Our passage today begins with yet another rebellion by Israel. We are told that they “began to whore with the daughters of Moab” (25:1) and “ate and bowed down to their gods” (v. 2). This, however, actually continues our story from yesterday. Our friend Balaam went back home after prophesying blessings over Israel (24:25). But that isn’t all he did. When we read of his encounter with Balak’s envoy of elders (22:5-21), we see that Balaam appears to listen to God first in his refusal (22:13) and then in his agreement (22:20-21). But things are not what they appear. While Balaam is reluctantly agreeing to the letter of the law (much like Israel in going up to take the land after God told them they could not), his obedience is purely external and not internal. This is why the Angel of the Lord opposes him, and says he is perverse (22:32).
So after adhering to the letter of the law in obeying God’s command and speaking words of blessing, we come to this incident with Israel and Moab and their gods. What could have incited Israel to do such a thing? Well, when we get to Numbers 31, we will see Moses refer to this incident:
Behold, these, on Balaam’s advice, caused the people of Israel to act treacherously against the LORD in the incident of Peor, and so the plague came among the congregation of the LORD. – Numbers 31:16 (ESV)

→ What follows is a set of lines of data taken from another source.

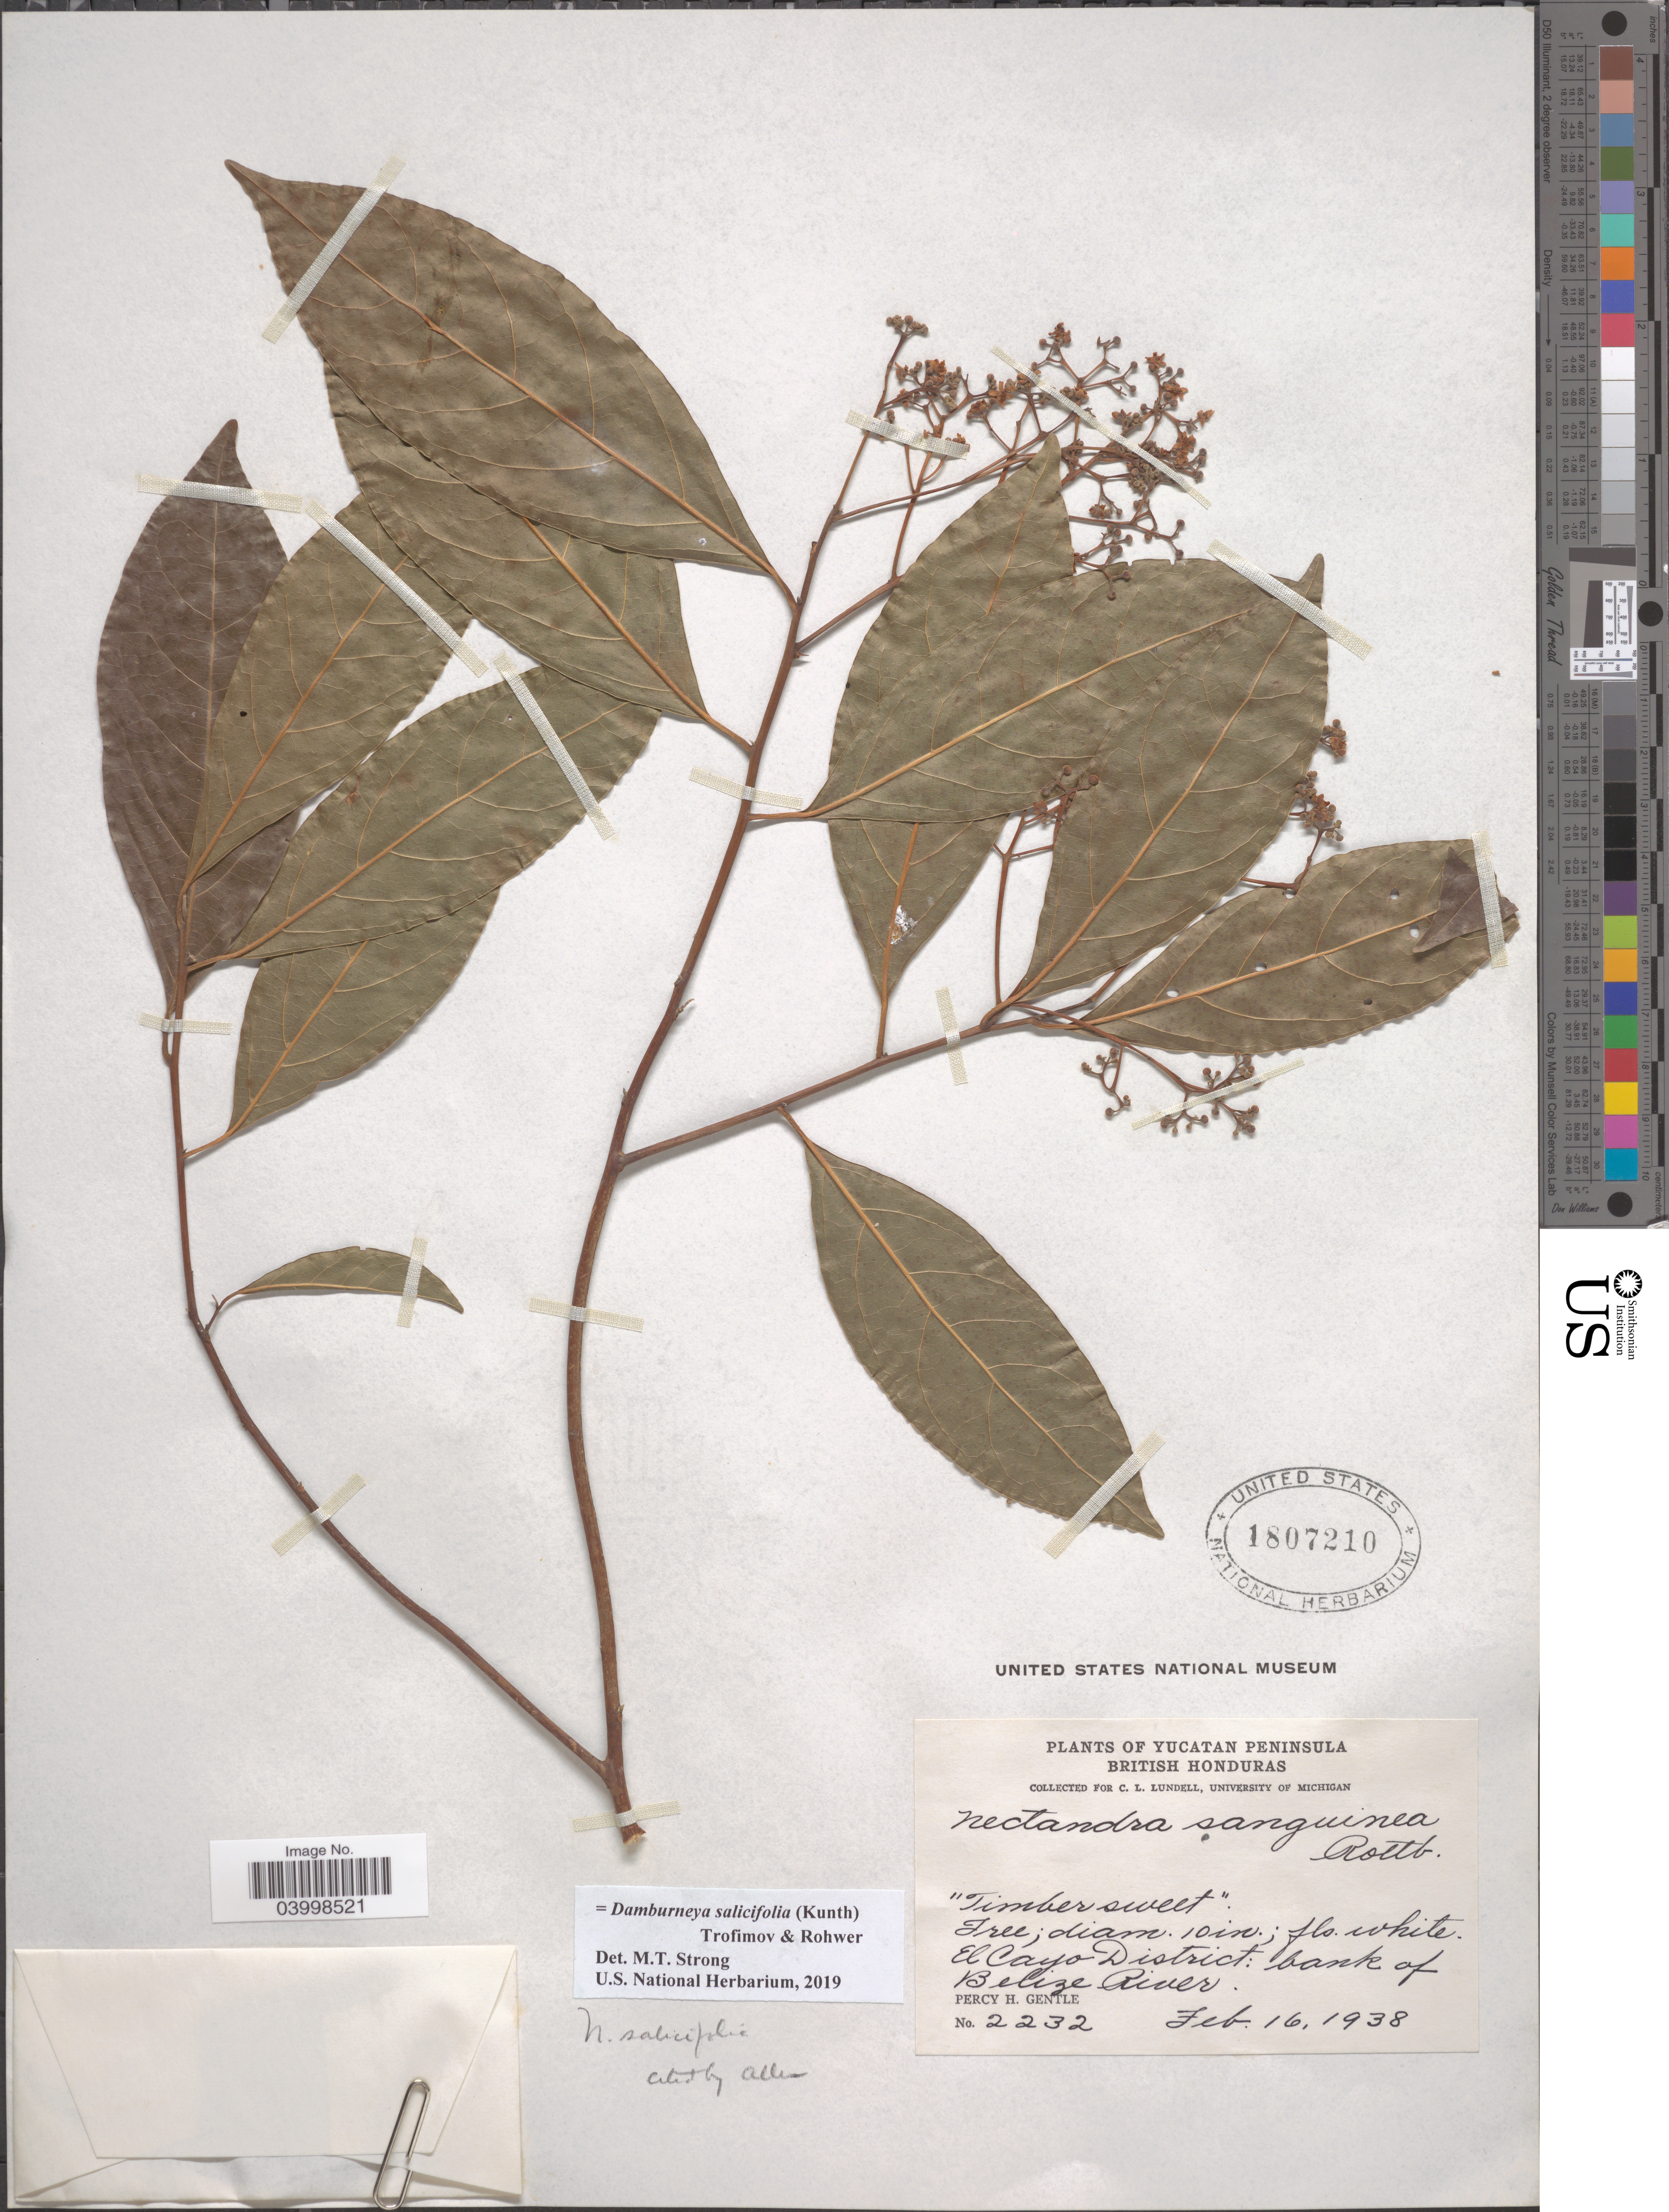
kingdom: Plantae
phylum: Tracheophyta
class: Magnoliopsida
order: Laurales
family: Lauraceae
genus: Damburneya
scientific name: Damburneya salicifolia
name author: (Kunth) Trofimov & Rohwer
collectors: P. H. Gentle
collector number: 2232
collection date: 1938-02-16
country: Belize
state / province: Cayo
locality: Yucatan Peninsula. British Honduras. El Cayo District: bank of Belize River.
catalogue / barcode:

Balaam, obeying purely externals, had a corrupt heart towards God and His people. And while he did obey the letter of the command (he did not prophesy evil for Israel), he violated the spirit of the command. This is the kind of external obedience our Lord speaks against in the Sermon on the Mount. And as we will later see, God does kill Balaam by the sword (see Num 31:8).
Numbers 25:3 tells us that Israel worshiped “Baal of Peor.” A “Baal” (pronounced bah-ahl) was an ancient Canaanite fertility god (there was more than one, as different Canaanite communities had differing pantheons of gods, which is why this was “Baal of Peor” – see Judges 2:11 where there are multiple Baals), and was considered the supreme deity out of all gods. What is happening here is that since Moab and Midian could not defeat Israel in battle, they are trying to destroy them from the inside. The women enticed the men of Israel sexually (v. 1, 6), so the men bowed to their gods. This has been a tactic of Satan throughout history: if he can’t defeat God’s people, he will corrupt them. These are the dangers of the enticements of the world for God’s people.
And we see that God sent a plague among Israel (v. 9). The true plague was sin. And Phinehas, through his actions, stopped the plague (v. 8) and the death it caused. He was then given the perpetual high priesthood (v. 13). In this, Phinehas is a type of Christ Who stopped the plague of sin and death as our High Priest.
In chapter 26, we have the second census of the book, now of the next generation of Israelites. Note that Judah is still the largest tribe (and has increased in number). By contrast, Simeon has lost a significant amount of men, perhaps in part because of the plague just described (note 25:14 that the man killed was a Simeonite). This reduction of Simeon is perhaps a partial fulfillment of Jacob’s prophecy (see Gen 49:7). Note, however, that the total population of men in Israel has actually decreased (compare 1:46 and 26:51). In verse 65, we see that God’s promise about who would enter the land has come about.
Chapter 27 begins with the story of the daughters of Zelophehad, who had no brothers, and wanted an inheritance along with the rest of Israel so that their father’s name would not disappear (27:4). Here, God gives commands that no family would lose their inheritance (vv. 6-11). This introduces the concept of the kinsman redeemer, which points us forward to the redemption of Christ.
The chapter ends with God telling Moses that he is about to die (v. 13). Moses asks that another leader be appointed, that Israel would not be “sheep that have no shepherd” (a pointer to Christ – see Matt 9:36). Joshua will be invested with power from on high, and be ordained publicly so that he will be the shepherd. This points us forward to what happened with Christ at His baptism.
Chapter 28 begins the final commands of God to be mediated by Moses There are reminders of the daily offerings (28:1-8), the weekly offerings (vv. 9-10), the monthly offerings (vv. 11-15), and the yearly offerings (vv. 16-31 – and continued in chapter 29). The final commands (and reiterations of commands) serve as a final reminder that God is holy. That means that sin must be atoned for, and we see that this is to be done perpetually. This is meant to point us to the once-for-all atonement of Christ (go back and read Hebrews!).